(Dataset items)
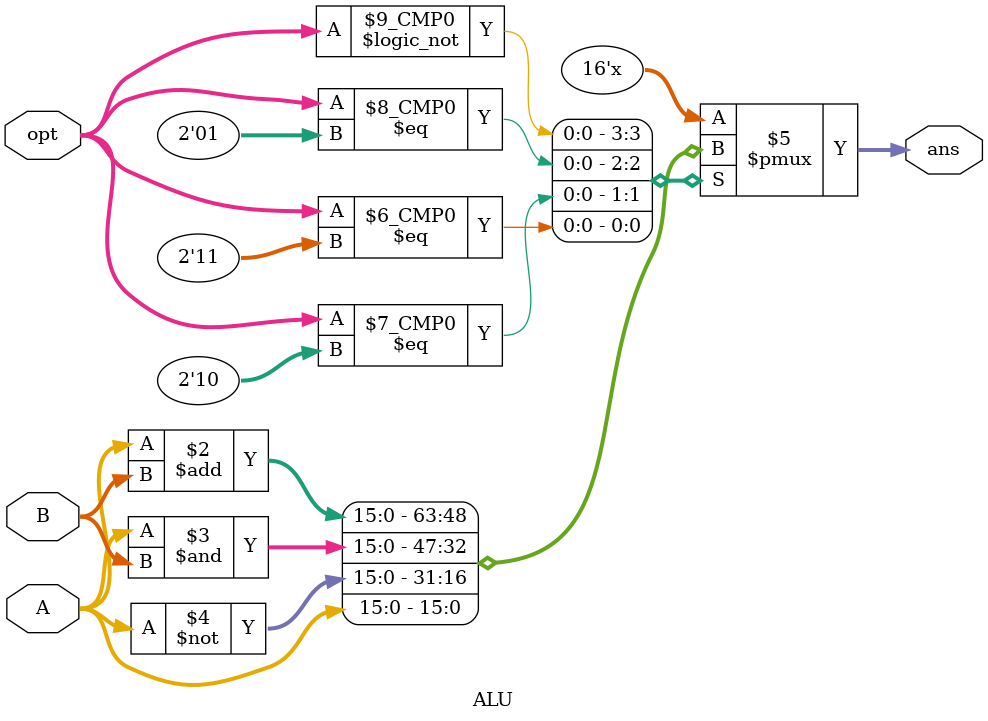
<source format=sv>
module ALU
(
	input  logic [15:0] A,B,
	input  logic [1:0] opt,
	output logic [15:0] ans
);
		always_comb begin
		case(opt) 
			2'b00	:	ans = A + B;
			2'b01	:	ans = A & B;
			2'b10	:	ans = ~A;
			2'b11	:	ans = A;
		endcase
	end 
endmodule 
</source>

### TO-DO ITEM:
Transcribe all the lines above exactly; any image among them is skipped.

### ANSWER AREA:
<source format=sv>
module ALU
(
	input  logic [15:0] A,B,
	input  logic [1:0] opt,
	output logic [15:0] ans
);
		always_comb begin
		case(opt) 
			2'b00	:	ans = A + B;
			2'b01	:	ans = A & B;
			2'b10	:	ans = ~A;
			2'b11	:	ans = A;
		endcase
	end 
endmodule 
</source>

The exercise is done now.